They had arrived for breakfast at the restaurant at the same time and their conversation led them naturally to head to the same table. Eliza didn’t even think about it until they were seated.
“
In your honour I won’t have porridge” Pete said and ordered the full works, egg, bacon, the lot. Eliza too ordered an egg and mushrooms. Which after four years of anorexia was a bigger step than Pete could know. She still feared food and was even now only beginning to rediscover what proper eating was. Portion sizes worried her and a plate full of food could still send her into a panic. This morning though, her appetite, like her confidence was in good shape.
“I’m off this afternoon” Pete said as they finished their coffees. They had chatted easily over their meal and as she had told him she was going tomorrow a huge lump formed in her throat.
Pete either didn’t notice or was too polite to stare but he went quiet for a moment. Then said “ I don’t know if you would be interested but Libby, Thomas and I are going to sign up to run the Edinburgh Marathon next year. It’s the last weekend of May. It’s a bank holiday actually. We are going to stay at a retreat house for a few days, explore the city a bit after the race and then make our way up to Skye where the others will join us as usual.

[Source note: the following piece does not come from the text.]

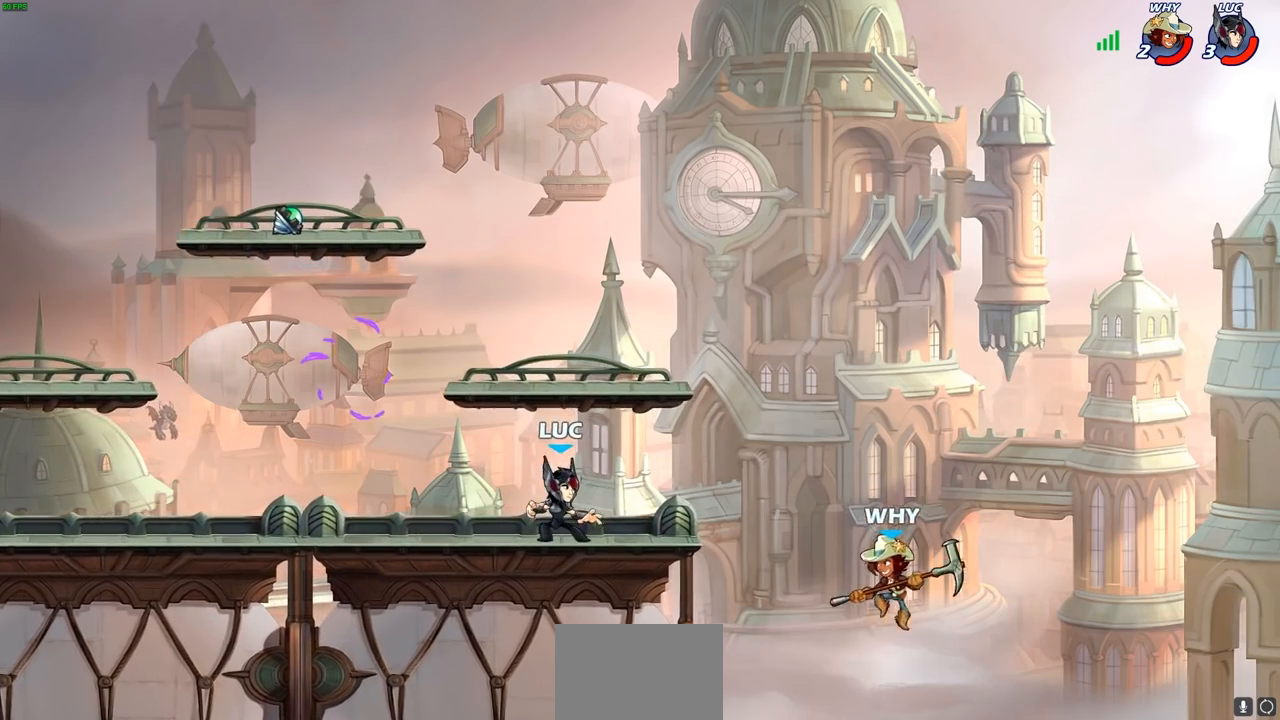
{"buttons": ["CIRCLE"], "left_stick": "down-left", "right_stick": "center", "events": [[283, "left_stick", "right"], [317, "R2", "down"], [350, "CIRCLE", "down"], [367, "left_stick", "down"], [417, "R2", "up"], [450, "left_stick", "down-left"]]}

It’s a way off so you’ve got plenty of time to save and plan for the trip.”
Eliza winced.“Sorry that was clumsy. What I meant was that for many a visit to Skye is a one off trip of a lifetime. The answer to a call almost. The mountains are evangelists drawing folks to themselves and showing them the vastness that even they are lost in. Coming to Skye isn’t cheap I know and the trip next year will be nearly two and a half weeks long It’s hard to get that much time off work, Anyway to cut this rather longwinded rambling story short. I would need to know by the beginning of July so that I can book everywhere but wouldn’t need any money until November time. The balance would be payable next April. I don’t know your circumstances but didn’t want to take it for granted you could afford it. Money’s tight these days for a lot of people and it would be a fair amount.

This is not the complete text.